The only drawback is we really wanted a bed that slides out on the side with a larger wardrobe capacity. But having a large living area for entertaining, was extremely important to us, so we compromised and settled for a smaller bedroom instead. It's adequate, though barely. But again with the shirt closet that slides out the one side and the 2 small wardrobes on either side of the bed, along with the cabinets and shelf over the bed, we are making-do nicely. I did add a small lightweight 11"D x14"W chest with wicker drawers on the wall at the end of the bed which gives us some welcomed drawer space. IF the bedroom layout was like the OB 277RL we would say we have found THE perfect RV for us! I do have some experience in drawing and/or redesigning floor plans, though not a professional by any stretch, as I designed to scale, with 12 pages of specifications, the house we live in and had 4 contractors bidding to build it. Then years ago I was custom designing a travel trailer in conjunction with the manufacturer who told me they really liked my ideas and design changes...so much in fact, that within 2 years they incorporated a few of my design changes into a couple models of their trailer plans!!

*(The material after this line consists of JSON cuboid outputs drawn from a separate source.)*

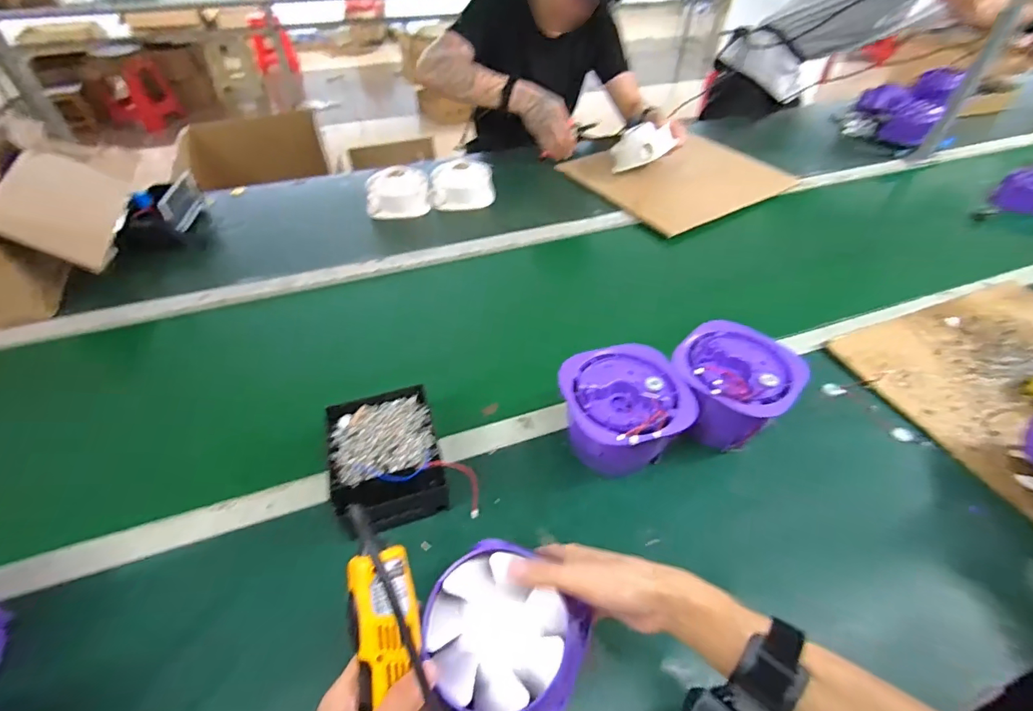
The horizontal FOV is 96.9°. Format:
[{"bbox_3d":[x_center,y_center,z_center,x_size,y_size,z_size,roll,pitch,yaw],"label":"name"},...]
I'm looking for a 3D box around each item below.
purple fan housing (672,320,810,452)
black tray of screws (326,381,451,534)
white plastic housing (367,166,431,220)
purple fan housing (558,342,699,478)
[{"bbox_3d":[0.270,0.046,0.593,0.140,0.103,0.138,-31,54,-27],"label":"purple fan housing"},{"bbox_3d":[-0.150,0.122,0.539,0.115,0.071,0.156,-12,47,-12],"label":"black tray of screws"},{"bbox_3d":[-0.258,-0.359,1.002,0.133,0.071,0.118,-2,46,-2],"label":"white plastic housing"},{"bbox_3d":[0.127,0.071,0.567,0.136,0.100,0.141,-12,47,-12],"label":"purple fan housing"}]

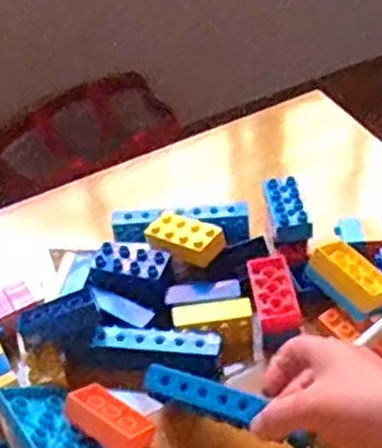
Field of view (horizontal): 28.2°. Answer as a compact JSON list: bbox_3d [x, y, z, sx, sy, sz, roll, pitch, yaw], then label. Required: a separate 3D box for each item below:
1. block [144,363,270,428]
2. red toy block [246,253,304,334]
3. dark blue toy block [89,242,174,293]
[{"bbox_3d":[0.006,0.123,0.550,0.091,0.017,0.022,12,46,25],"label":"block"},{"bbox_3d":[0.067,0.058,0.616,0.032,0.026,0.070,-8,43,-2],"label":"red toy block"},{"bbox_3d":[-0.050,0.038,0.641,0.070,0.020,0.035,9,45,16],"label":"dark blue toy block"}]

It's a fun past-time for me to draw or redesign floorplans, whether houses or RV's!
We are looking forward to using and taking longer trips in 2014 with our 316RL. Would love to go to the OB rally in Ohio, but as yet we aren't sure those dates will work for us. The 316RL is not yet listed on the forum poll, so hope the administrator(s) add it to the list soon! I am eagerly looking forward to reading more posts from those with the 316RL trailers.


----------